La implementación de la reforma laboral sancionada este año por el Congreso avanza lentamente entre las empresas argentinas. Un informe de la consultora internacional PWC, que relevó a 148 organizaciones en el país, revela que apenas el 10% comenzó a incorporar el Régimen de Incentivo a la Formalización Laboral (RIFL), que otorga rebajas de cargas sociales para quienes sumen nuevos empleados. El salario dinámico, otra de las modalidades previstas, lo aplica solo el 1% de las empresas.

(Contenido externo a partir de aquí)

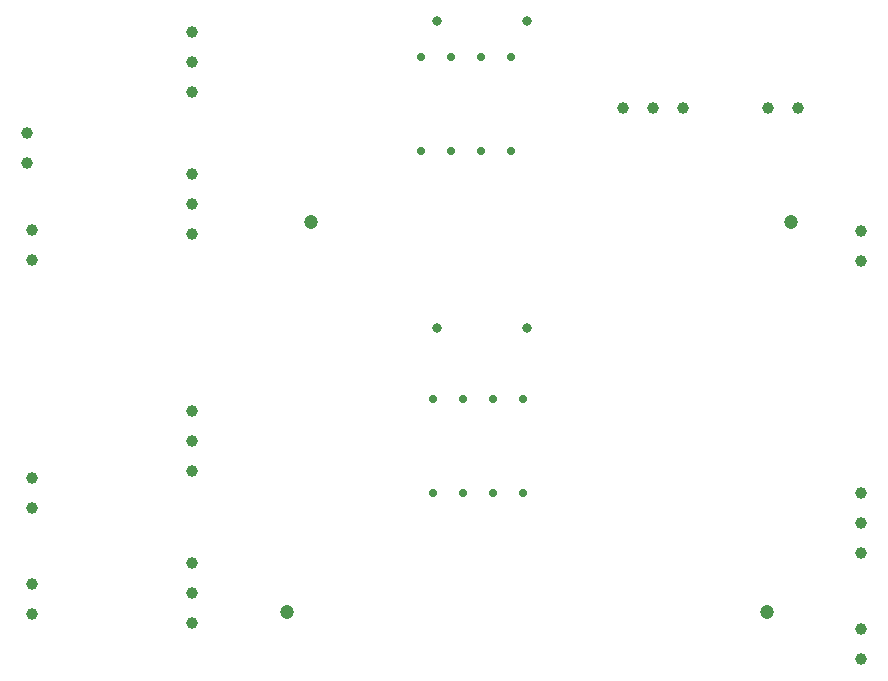
<source format=gbr>
%TF.GenerationSoftware,KiCad,Pcbnew,8.0.6*%
%TF.CreationDate,2025-01-20T16:15:30+00:00*%
%TF.ProjectId,custom_driver,63757374-6f6d-45f6-9472-697665722e6b,rev?*%
%TF.SameCoordinates,Original*%
%TF.FileFunction,Plated,1,2,PTH,Drill*%
%TF.FilePolarity,Positive*%
%FSLAX46Y46*%
G04 Gerber Fmt 4.6, Leading zero omitted, Abs format (unit mm)*
G04 Created by KiCad (PCBNEW 8.0.6) date 2025-01-20 16:15:30*
%MOMM*%
%LPD*%
G01*
G04 APERTURE LIST*
%TA.AperFunction,ComponentDrill*%
%ADD10C,0.740000*%
%TD*%
%TA.AperFunction,ComponentDrill*%
%ADD11C,0.800000*%
%TD*%
%TA.AperFunction,ComponentDrill*%
%ADD12C,1.000000*%
%TD*%
%TA.AperFunction,ComponentDrill*%
%ADD13C,1.200000*%
%TD*%
G04 APERTURE END LIST*
D10*
%TO.C,U2*%
X138380000Y-68060000D03*
X138380000Y-76000000D03*
%TO.C,U1*%
X139380000Y-97000000D03*
X139380000Y-104940000D03*
%TO.C,U2*%
X140920000Y-68060000D03*
X140920000Y-76000000D03*
%TO.C,U1*%
X141920000Y-97000000D03*
X141920000Y-104940000D03*
%TO.C,U2*%
X143460000Y-68060000D03*
X143460000Y-76000000D03*
%TO.C,U1*%
X144460000Y-97000000D03*
X144460000Y-104940000D03*
%TO.C,U2*%
X146000000Y-68060000D03*
X146000000Y-76000000D03*
%TO.C,U1*%
X147000000Y-97000000D03*
X147000000Y-104940000D03*
D11*
%TO.C,R4*%
X139685000Y-65000000D03*
%TO.C,R3*%
X139685000Y-91000000D03*
%TO.C,R4*%
X147305000Y-65000000D03*
%TO.C,R3*%
X147305000Y-91000000D03*
D12*
%TO.C,J9*%
X105000000Y-74460000D03*
X105000000Y-77000000D03*
%TO.C,J8*%
X105400000Y-82700000D03*
X105400000Y-85240000D03*
%TO.C,J2*%
X105400000Y-103700000D03*
X105400000Y-106240000D03*
%TO.C,J1*%
X105400000Y-112700000D03*
X105400000Y-115240000D03*
%TO.C,Q4*%
X119000000Y-65920000D03*
X119000000Y-68460000D03*
X119000000Y-71000000D03*
%TO.C,Q2*%
X119000000Y-77920000D03*
X119000000Y-80460000D03*
X119000000Y-83000000D03*
%TO.C,Q3*%
X119000000Y-98000000D03*
X119000000Y-100540000D03*
X119000000Y-103080000D03*
%TO.C,Q1*%
X119000000Y-110920000D03*
X119000000Y-113460000D03*
X119000000Y-116000000D03*
%TO.C,J5*%
X155445000Y-72400000D03*
X157985000Y-72400000D03*
X160525000Y-72400000D03*
%TO.C,J4*%
X167760000Y-72400000D03*
X170300000Y-72400000D03*
%TO.C,J3*%
X175600000Y-82760000D03*
X175600000Y-85300000D03*
%TO.C,J7*%
X175600000Y-104945000D03*
X175600000Y-107485000D03*
X175600000Y-110025000D03*
%TO.C,J6*%
X175600000Y-116460000D03*
X175600000Y-119000000D03*
D13*
%TO.C,R1*%
X127000000Y-115000000D03*
%TO.C,R2*%
X129000000Y-82000000D03*
%TO.C,R1*%
X167640000Y-115000000D03*
%TO.C,R2*%
X169640000Y-82000000D03*
M02*

</source>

El estudio indica que el 82% de las organizaciones mantiene sin cambios su esquema de beneficios y apenas un 2% incorporó nuevas prestaciones vinculadas a la normativa, como reintegros por transporte o beneficios de alimentación. Respecto del beneficio de alimentación mediante tickets, el 38% de las empresas ya lo implementó, mientras que el 42% no prevé incorporarlo en el corto plazo y un 9% continúa evaluándolo. El banco de horas, otra herramienta prevista, es utilizado por el 9% de las compañías.

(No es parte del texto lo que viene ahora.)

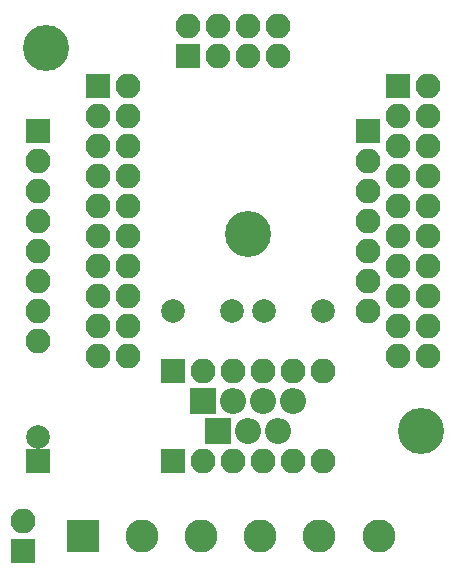
<source format=gts>
G04 #@! TF.FileFunction,Soldermask,Top*
%FSLAX46Y46*%
G04 Gerber Fmt 4.6, Leading zero omitted, Abs format (unit mm)*
G04 Created by KiCad (PCBNEW 4.0.7) date 05/17/20 12:06:38*
%MOMM*%
%LPD*%
G01*
G04 APERTURE LIST*
%ADD10C,0.100000*%
%ADD11C,2.000000*%
%ADD12R,2.100000X2.100000*%
%ADD13O,2.100000X2.100000*%
%ADD14R,2.800000X2.800000*%
%ADD15C,2.800000*%
%ADD16R,2.200000X2.200000*%
%ADD17O,2.200000X2.200000*%
%ADD18O,3.900000X3.900000*%
%ADD19R,2.000000X2.000000*%
%ADD20C,3.900000*%
G04 APERTURE END LIST*
D10*
D11*
X90170000Y-68580000D03*
X95170000Y-68580000D03*
X102870000Y-68580000D03*
X97870000Y-68580000D03*
D12*
X91440000Y-46990000D03*
D13*
X91440000Y-44450000D03*
X93980000Y-46990000D03*
X93980000Y-44450000D03*
X96520000Y-46990000D03*
X96520000Y-44450000D03*
X99060000Y-46990000D03*
X99060000Y-44450000D03*
D12*
X78740000Y-53340000D03*
D13*
X78740000Y-55880000D03*
X78740000Y-58420000D03*
X78740000Y-60960000D03*
X78740000Y-63500000D03*
X78740000Y-66040000D03*
X78740000Y-68580000D03*
X78740000Y-71120000D03*
D12*
X106680000Y-53340000D03*
D13*
X106680000Y-55880000D03*
X106680000Y-58420000D03*
X106680000Y-60960000D03*
X106680000Y-63500000D03*
X106680000Y-66040000D03*
X106680000Y-68580000D03*
D12*
X90170000Y-81280000D03*
D13*
X92710000Y-81280000D03*
X95250000Y-81280000D03*
X97790000Y-81280000D03*
X100330000Y-81280000D03*
X102870000Y-81280000D03*
D12*
X90170000Y-73660000D03*
D13*
X92710000Y-73660000D03*
X95250000Y-73660000D03*
X97790000Y-73660000D03*
X100330000Y-73660000D03*
X102870000Y-73660000D03*
D12*
X83820000Y-49530000D03*
D13*
X86360000Y-49530000D03*
X83820000Y-52070000D03*
X86360000Y-52070000D03*
X83820000Y-54610000D03*
X86360000Y-54610000D03*
X83820000Y-57150000D03*
X86360000Y-57150000D03*
X83820000Y-59690000D03*
X86360000Y-59690000D03*
X83820000Y-62230000D03*
X86360000Y-62230000D03*
X83820000Y-64770000D03*
X86360000Y-64770000D03*
X83820000Y-67310000D03*
X86360000Y-67310000D03*
X83820000Y-69850000D03*
X86360000Y-69850000D03*
X83820000Y-72390000D03*
X86360000Y-72390000D03*
D12*
X109220000Y-49530000D03*
D13*
X111760000Y-49530000D03*
X109220000Y-52070000D03*
X111760000Y-52070000D03*
X109220000Y-54610000D03*
X111760000Y-54610000D03*
X109220000Y-57150000D03*
X111760000Y-57150000D03*
X109220000Y-59690000D03*
X111760000Y-59690000D03*
X109220000Y-62230000D03*
X111760000Y-62230000D03*
X109220000Y-64770000D03*
X111760000Y-64770000D03*
X109220000Y-67310000D03*
X111760000Y-67310000D03*
X109220000Y-69850000D03*
X111760000Y-69850000D03*
X109220000Y-72390000D03*
X111760000Y-72390000D03*
D14*
X82550000Y-87630000D03*
D15*
X87550000Y-87630000D03*
X92550000Y-87630000D03*
X97550000Y-87630000D03*
X102550000Y-87630000D03*
X107550000Y-87630000D03*
D12*
X77470000Y-88900000D03*
D13*
X77470000Y-86360000D03*
D16*
X92710000Y-76200000D03*
D17*
X95250000Y-76200000D03*
X97790000Y-76200000D03*
X100330000Y-76200000D03*
D18*
X96520000Y-62080000D03*
D16*
X93980000Y-78740000D03*
D17*
X96520000Y-78740000D03*
X99060000Y-78740000D03*
D19*
X78740000Y-81280000D03*
D11*
X78740000Y-79280000D03*
D20*
X79375000Y-46355000D03*
X111125000Y-78740000D03*
M02*

</source>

PWC señala que "en la mayoría de los casos, las organizaciones aún mantienen estos cambios bajo análisis o consideran que no resultan aplicables a su realidad". Las prestaciones complementarias, como telefonía celular y reintegro de gasto por internet, las incorpora el 44% de las empresas dentro de su estrategia de beneficios, mientras que un 11% evalúa su impacto sobre el costo laboral.

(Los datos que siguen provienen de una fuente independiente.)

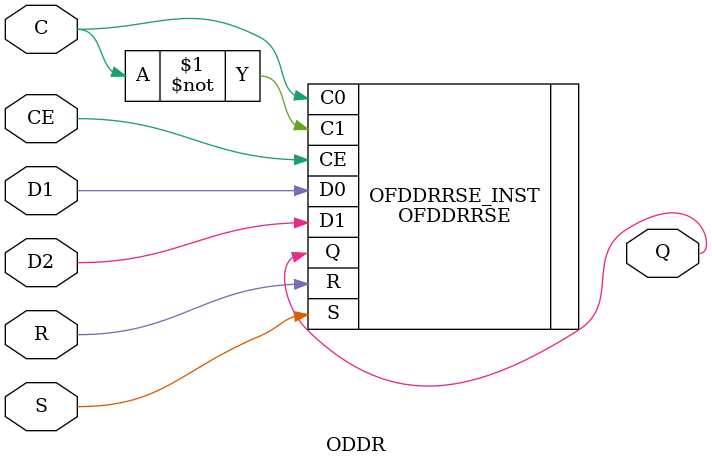
<source format=v>


module ODDR ( input wire D1, D2, 
              input wire C, CE, R, S,
              output wire Q );

OFDDRRSE OFDDRRSE_INST (
    .CE(CE), 
    .C0(C),
    .C1(~C),
    .D0(D1),
    .D1(D2),
    .R(R),
    .S(S),
    .Q(Q)
);

endmodule

</source>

Mariela Rendón, senior Manager de People & Organisation de PWC Argentina, afirmó que "la compensación dejó de medirse únicamente por el salario. En un contexto de mayor estabilidad, las organizaciones comienzan a construir propuestas de valor más integrales, incorporando beneficios y herramientas que contribuyen tanto al bienestar de las personas como a la sostenibilidad del negocio".
El relevamiento también evaluó los ajustes salariales para el personal fuera de convenio. En los primeros seis meses del año, las empresas otorgaron un incremento salarial promedio del 13,48% a este sector.